Notably, the "Growth Factor" plot looks qualitatively very similar from April 2020 until now. Before then, the data looks more noisy to me but not necessarily different on average. I believe folk started getting vaccinated in December 2020? Based on that plot, it doesn't look like the vaccine is helping much for the death rate. Maybe that data source is not legitimate, or maybe "growth factor" isn't the right metric to look at?

2 comments

"Covid deaths" are also a very meaningless metric where every country or region does whatever it wants. Excess deaths would be a better metric, but also hard to remove from there all the damage done by lockdowns, stress generated on the population, and by hospitals stopping attending other diseases in some places.
Why would you remove the excess deaths caused by hospitals not being able to handle non-COVID illnesses due to taking care of COVID patients?

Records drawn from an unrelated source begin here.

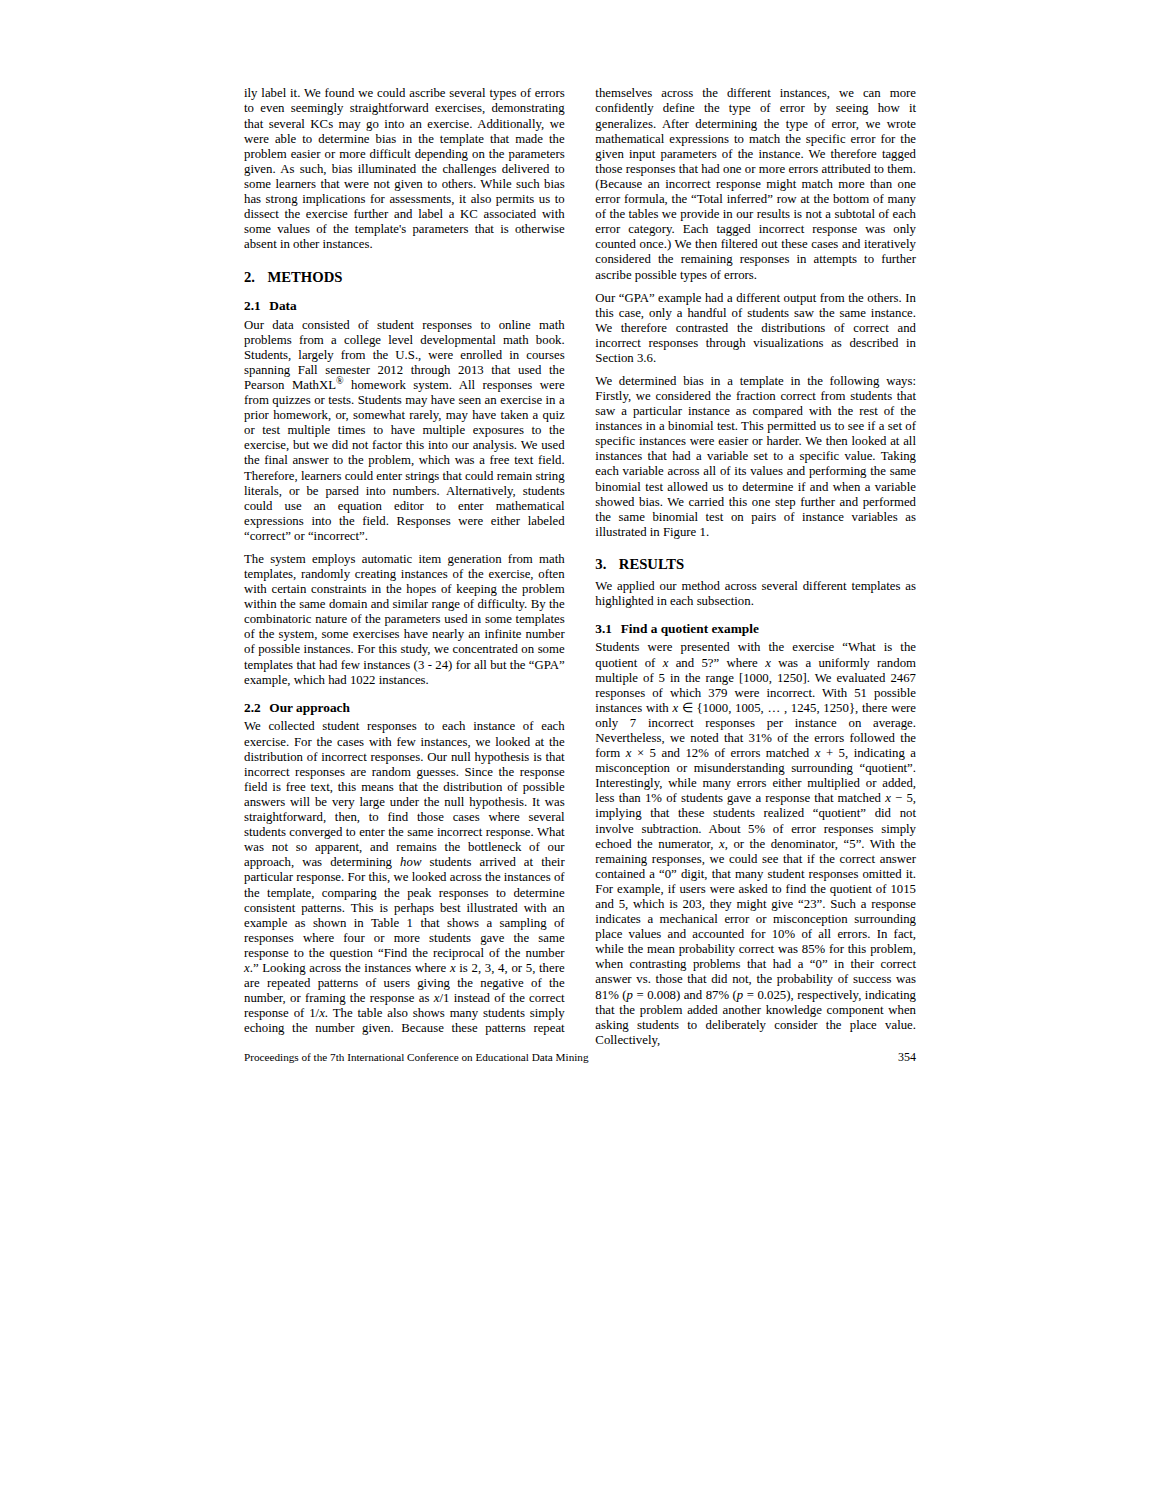ily label it. We found we could ascribe several types of errors to even seemingly straightforward exercises, demonstrating that several KCs may go into an exercise. Additionally, we were able to determine bias in the template that made the problem easier or more difficult depending on the parameters given. As such, bias illuminated the challenges delivered to some learners that were not given to others. While such bias has strong implications for assessments, it also permits us to dissect the exercise further and label a KC associated with some values of the template's parameters that is otherwise absent in other instances.
2. METHODS
2.1 Data
Our data consisted of student responses to online math problems from a college level developmental math book. Students, largely from the U.S., were enrolled in courses spanning Fall semester 2012 through 2013 that used the Pearson MathXL® homework system. All responses were from quizzes or tests. Students may have seen an exercise in a prior homework, or, somewhat rarely, may have taken a quiz or test multiple times to have multiple exposures to the exercise, but we did not factor this into our analysis. We used the final answer to the problem, which was a free text field. Therefore, learners could enter strings that could remain string literals, or be parsed into numbers. Alternatively, students could use an equation editor to enter mathematical expressions into the field. Responses were either labeled “correct” or “incorrect”.
The system employs automatic item generation from math templates, randomly creating instances of the exercise, often with certain constraints in the hopes of keeping the problem within the same domain and similar range of difficulty. By the combinatoric nature of the parameters used in some templates of the system, some exercises have nearly an infinite number of possible instances. For this study, we concentrated on some templates that had few instances (3 - 24) for all but the “GPA” example, which had 1022 instances.
2.2 Our approach
We collected student responses to each instance of each exercise. For the cases with few instances, we looked at the distribution of incorrect responses. Our null hypothesis is that incorrect responses are random guesses. Since the response field is free text, this means that the distribution of possible answers will be very large under the null hypothesis. It was straightforward, then, to find those cases where several students converged to enter the same incorrect response. What was not so apparent, and remains the bottleneck of our approach, was determining how students arrived at their particular response. For this, we looked across the instances of the template, comparing the peak responses to determine consistent patterns. This is perhaps best illustrated with an example as shown in Table 1 that shows a sampling of responses where four or more students gave the same response to the question “Find the reciprocal of the number x.” Looking across the instances where x is 2, 3, 4, or 5, there are repeated patterns of users giving the negative of the number, or framing the response as x/1 instead of the correct response of 1/x. The table also shows many students simply echoing the number given. Because these patterns repeat themselves across the different instances, we can more confidently define the type of error by seeing how it generalizes. After determining the type of error, we wrote mathematical expressions to match the specific error for the given input parameters of the instance. We therefore tagged those responses that had one or more errors attributed to them. (Because an incorrect response might match more than one error formula, the “Total inferred” row at the bottom of many of the tables we provide in our results is not a subtotal of each error category. Each tagged incorrect response was only counted once.) We then filtered out these cases and iteratively considered the remaining responses in attempts to further ascribe possible types of errors.
Our “GPA” example had a different output from the others. In this case, only a handful of students saw the same instance. We therefore contrasted the distributions of correct and incorrect responses through visualizations as described in Section 3.6.
We determined bias in a template in the following ways: Firstly, we considered the fraction correct from students that saw a particular instance as compared with the rest of the instances in a binomial test. This permitted us to see if a set of specific instances were easier or harder. We then looked at all instances that had a variable set to a specific value. Taking each variable across all of its values and performing the same binomial test allowed us to determine if and when a variable showed bias. We carried this one step further and performed the same binomial test on pairs of instance variables as illustrated in Figure 1.
3. RESULTS
We applied our method across several different templates as highlighted in each subsection.
3.1 Find a quotient example
Students were presented with the exercise “What is the quotient of x and 5?” where x was a uniformly random multiple of 5 in the range [1000, 1250]. We evaluated 2467 responses of which 379 were incorrect. With 51 possible instances with x ∈ {1000, 1005, … , 1245, 1250}, there were only 7 incorrect responses per instance on average. Nevertheless, we noted that 31% of the errors followed the form x × 5 and 12% of errors matched x + 5, indicating a misconception or misunderstanding surrounding “quotient”. Interestingly, while many errors either multiplied or added, less than 1% of students gave a response that matched x − 5, implying that these students realized “quotient” did not involve subtraction. About 5% of error responses simply echoed the numerator, x, or the denominator, “5”. With the remaining responses, we could see that if the correct answer contained a “0” digit, that many student responses omitted it. For example, if users were asked to find the quotient of 1015 and 5, which is 203, they might give “23”. Such a response indicates a mechanical error or misconception surrounding place values and accounted for 10% of all errors. In fact, while the mean probability correct was 85% for this problem, when contrasting problems that had a “0” in their correct answer vs. those that did not, the probability of success was 81% (p = 0.008) and 87% (p = 0.025), respectively, indicating that the problem added another knowledge component when asking students to deliberately consider the place value. Collectively,
Proceedings of the 7th International Conference on Educational Data Mining 354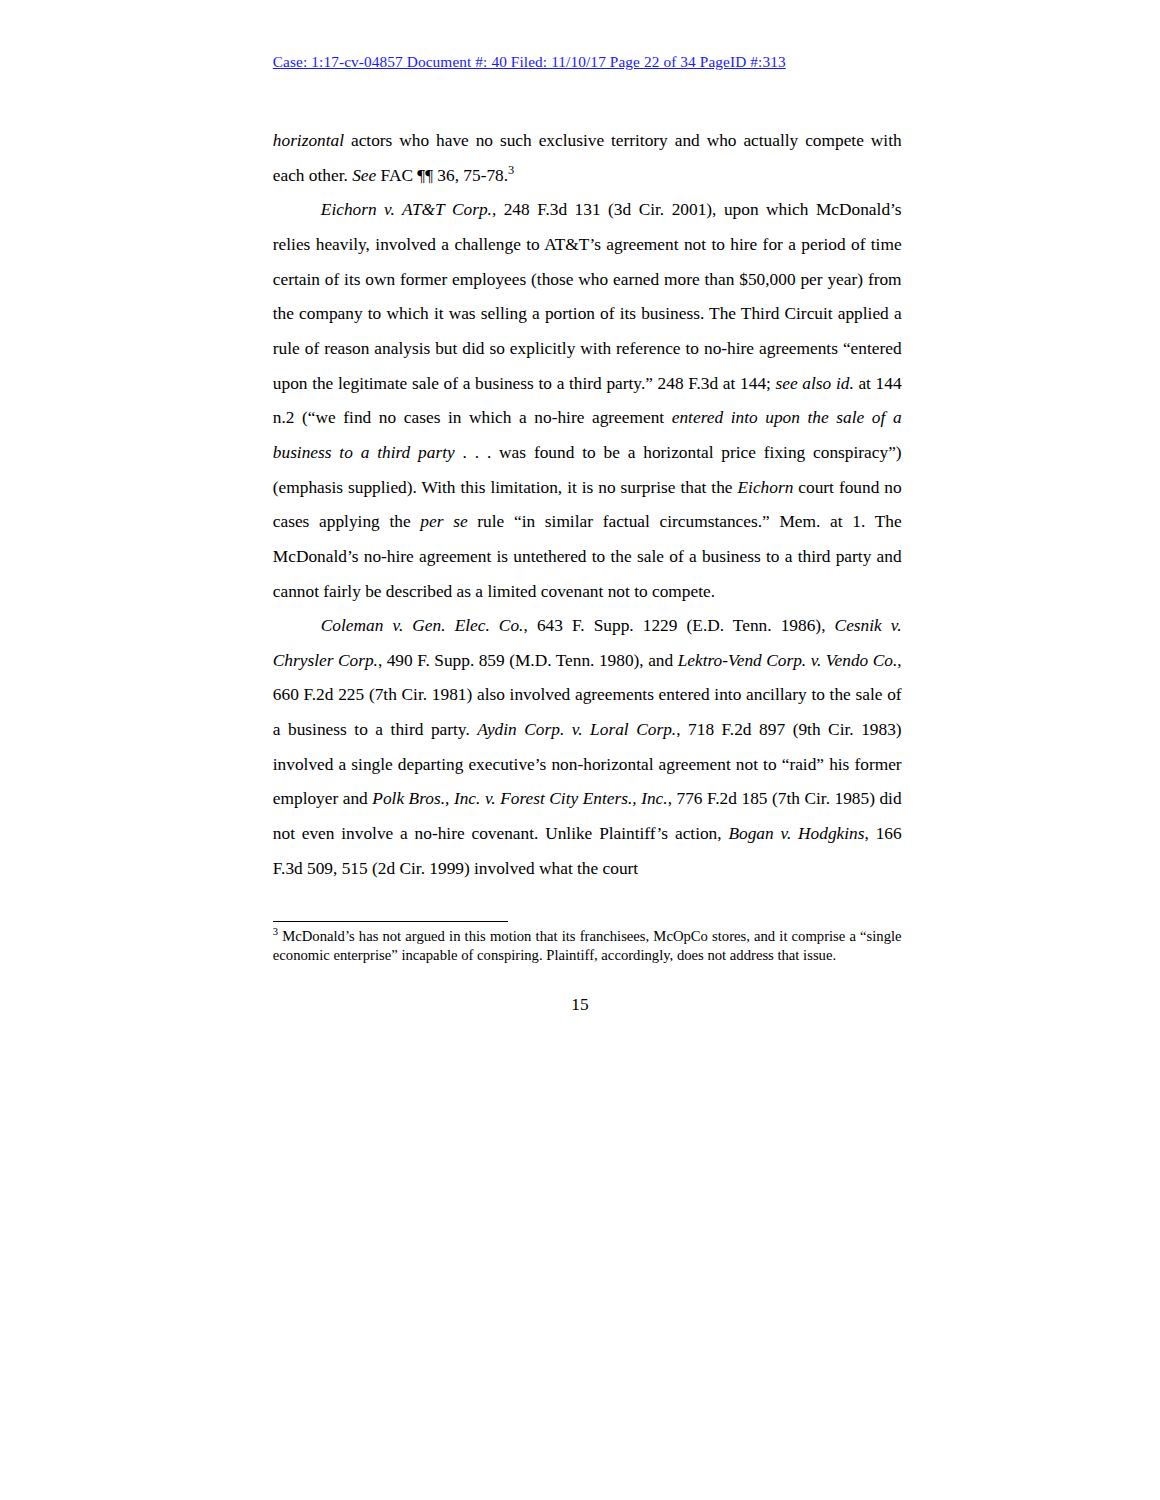Case: 1:17-cv-04857 Document #: 40 Filed: 11/10/17 Page 22 of 34 PageID #:313
horizontal actors who have no such exclusive territory and who actually compete with each other. See FAC ¶¶ 36, 75-78.3
Eichorn v. AT&T Corp., 248 F.3d 131 (3d Cir. 2001), upon which McDonald’s relies heavily, involved a challenge to AT&T’s agreement not to hire for a period of time certain of its own former employees (those who earned more than $50,000 per year) from the company to which it was selling a portion of its business. The Third Circuit applied a rule of reason analysis but did so explicitly with reference to no-hire agreements “entered upon the legitimate sale of a business to a third party.” 248 F.3d at 144; see also id. at 144 n.2 (“we find no cases in which a no-hire agreement entered into upon the sale of a business to a third party . . . was found to be a horizontal price fixing conspiracy”) (emphasis supplied). With this limitation, it is no surprise that the Eichorn court found no cases applying the per se rule “in similar factual circumstances.” Mem. at 1. The McDonald’s no-hire agreement is untethered to the sale of a business to a third party and cannot fairly be described as a limited covenant not to compete.
Coleman v. Gen. Elec. Co., 643 F. Supp. 1229 (E.D. Tenn. 1986), Cesnik v. Chrysler Corp., 490 F. Supp. 859 (M.D. Tenn. 1980), and Lektro-Vend Corp. v. Vendo Co., 660 F.2d 225 (7th Cir. 1981) also involved agreements entered into ancillary to the sale of a business to a third party. Aydin Corp. v. Loral Corp., 718 F.2d 897 (9th Cir. 1983) involved a single departing executive’s non-horizontal agreement not to “raid” his former employer and Polk Bros., Inc. v. Forest City Enters., Inc., 776 F.2d 185 (7th Cir. 1985) did not even involve a no-hire covenant. Unlike Plaintiff’s action, Bogan v. Hodgkins, 166 F.3d 509, 515 (2d Cir. 1999) involved what the court
3 McDonald’s has not argued in this motion that its franchisees, McOpCo stores, and it comprise a “single economic enterprise” incapable of conspiring. Plaintiff, accordingly, does not address that issue.
15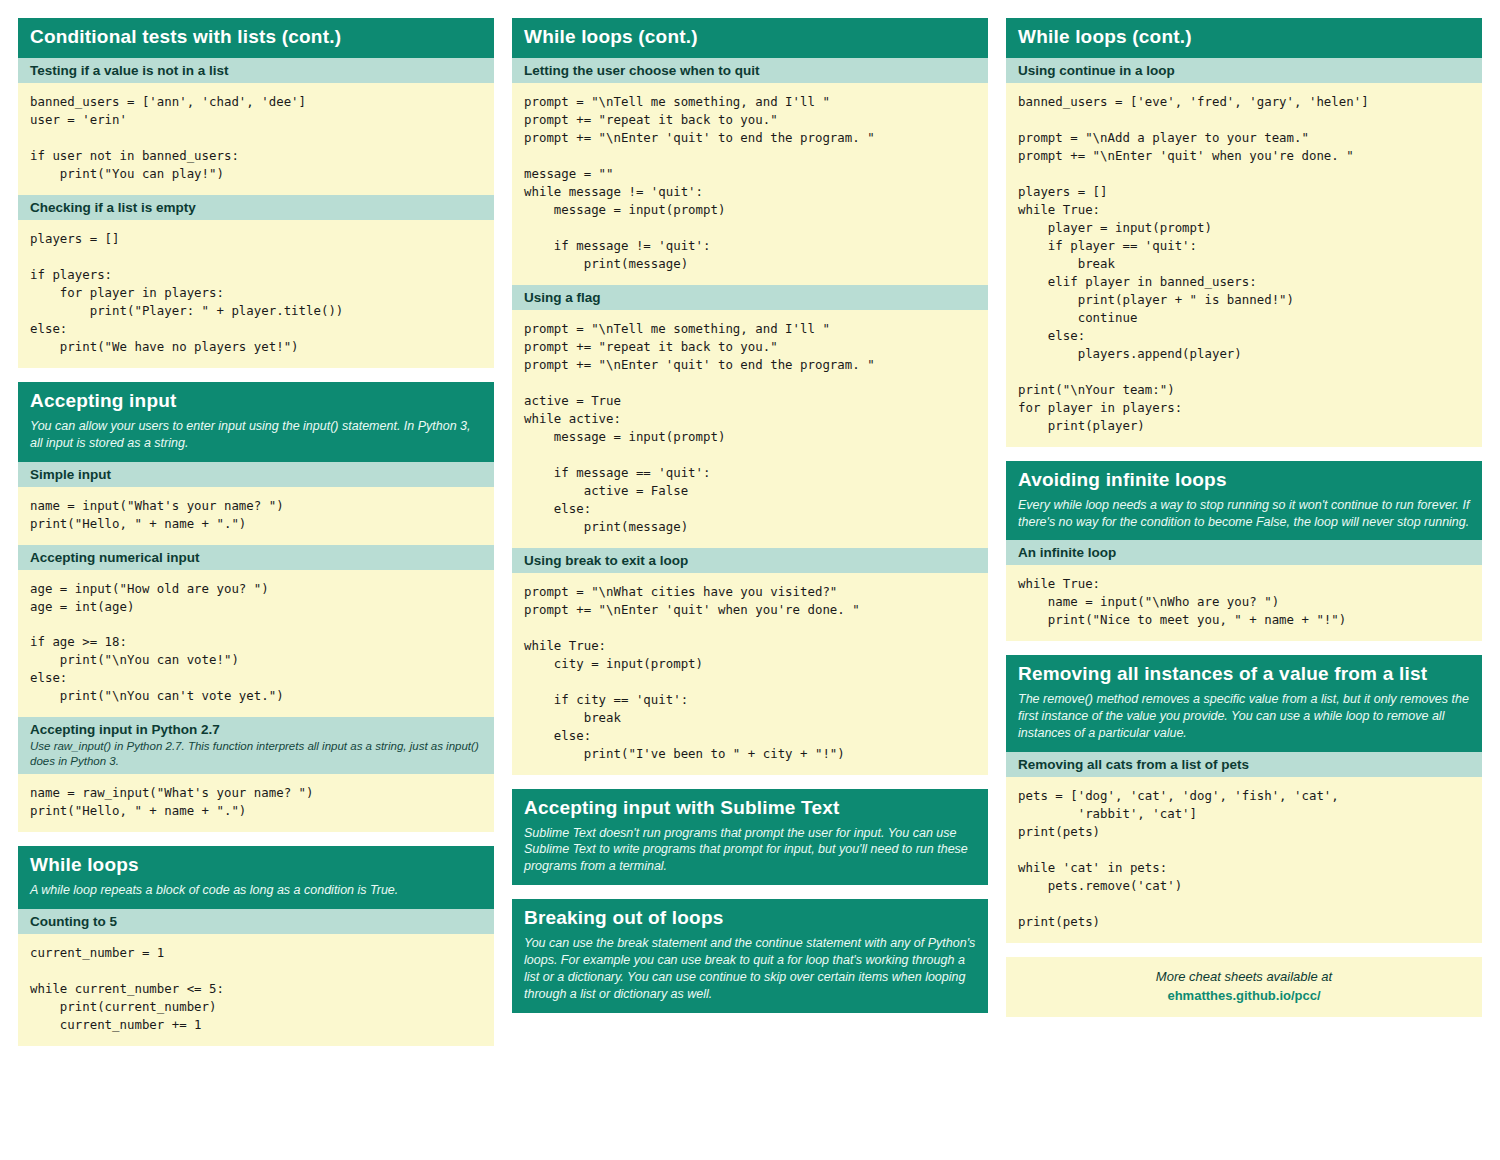Conditional tests with lists (cont.)
Testing if a value is not in a list
banned_users = ['ann', 'chad', 'dee']
user = 'erin'

if user not in banned_users:
    print("You can play!")
Checking if a list is empty
players = []

if players:
    for player in players:
        print("Player: " + player.title())
else:
    print("We have no players yet!")
Accepting input
You can allow your users to enter input using the input() statement. In Python 3, all input is stored as a string.
Simple input
name = input("What's your name? ")
print("Hello, " + name + ".")
Accepting numerical input
age = input("How old are you? ")
age = int(age)

if age >= 18:
    print("\nYou can vote!")
else:
    print("\nYou can't vote yet.")
Accepting input in Python 2.7 Use raw_input() in Python 2.7. This function interprets all input as a string, just as input() does in Python 3.
name = raw_input("What's your name? ")
print("Hello, " + name + ".")
While loops
A while loop repeats a block of code as long as a condition is True.
Counting to 5
current_number = 1

while current_number <= 5:
    print(current_number)
    current_number += 1
While loops (cont.)
Letting the user choose when to quit
prompt = "\nTell me something, and I'll "
prompt += "repeat it back to you."
prompt += "\nEnter 'quit' to end the program. "

message = ""
while message != 'quit':
    message = input(prompt)

    if message != 'quit':
        print(message)
Using a flag
prompt = "\nTell me something, and I'll "
prompt += "repeat it back to you."
prompt += "\nEnter 'quit' to end the program. "

active = True
while active:
    message = input(prompt)

    if message == 'quit':
        active = False
    else:
        print(message)
Using break to exit a loop
prompt = "\nWhat cities have you visited?"
prompt += "\nEnter 'quit' when you're done. "

while True:
    city = input(prompt)

    if city == 'quit':
        break
    else:
        print("I've been to " + city + "!")
Accepting input with Sublime Text
Sublime Text doesn't run programs that prompt the user for input. You can use Sublime Text to write programs that prompt for input, but you'll need to run these programs from a terminal.
Breaking out of loops
You can use the break statement and the continue statement with any of Python's loops. For example you can use break to quit a for loop that's working through a list or a dictionary. You can use continue to skip over certain items when looping through a list or dictionary as well.
While loops (cont.)
Using continue in a loop
banned_users = ['eve', 'fred', 'gary', 'helen']

prompt = "\nAdd a player to your team."
prompt += "\nEnter 'quit' when you're done. "

players = []
while True:
    player = input(prompt)
    if player == 'quit':
        break
    elif player in banned_users:
        print(player + " is banned!")
        continue
    else:
        players.append(player)

print("\nYour team:")
for player in players:
    print(player)
Avoiding infinite loops
Every while loop needs a way to stop running so it won't continue to run forever. If there's no way for the condition to become False, the loop will never stop running.
An infinite loop
while True:
    name = input("\nWho are you? ")
    print("Nice to meet you, " + name + "!")
Removing all instances of a value from a list
The remove() method removes a specific value from a list, but it only removes the first instance of the value you provide. You can use a while loop to remove all instances of a particular value.
Removing all cats from a list of pets
pets = ['dog', 'cat', 'dog', 'fish', 'cat',
        'rabbit', 'cat']
print(pets)

while 'cat' in pets:
    pets.remove('cat')

print(pets)
More cheat sheets available at ehmatthes.github.io/pcc/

Because those are dependent on the response to the disease, not the disease itself.
So what's the right available metric to look at that statistically quantifies the effectiveness of the vaccines? Or does one not exist?
Control groups. But most countries and trials seem decided to get rid of them as fast as possible.
The current virus has a natural growth factor that is about 3x larger than the OG. So vaccines are at least 66% effective if they are keeping it at bay. Probably more since lots of countries have very low restrictions compared to last year.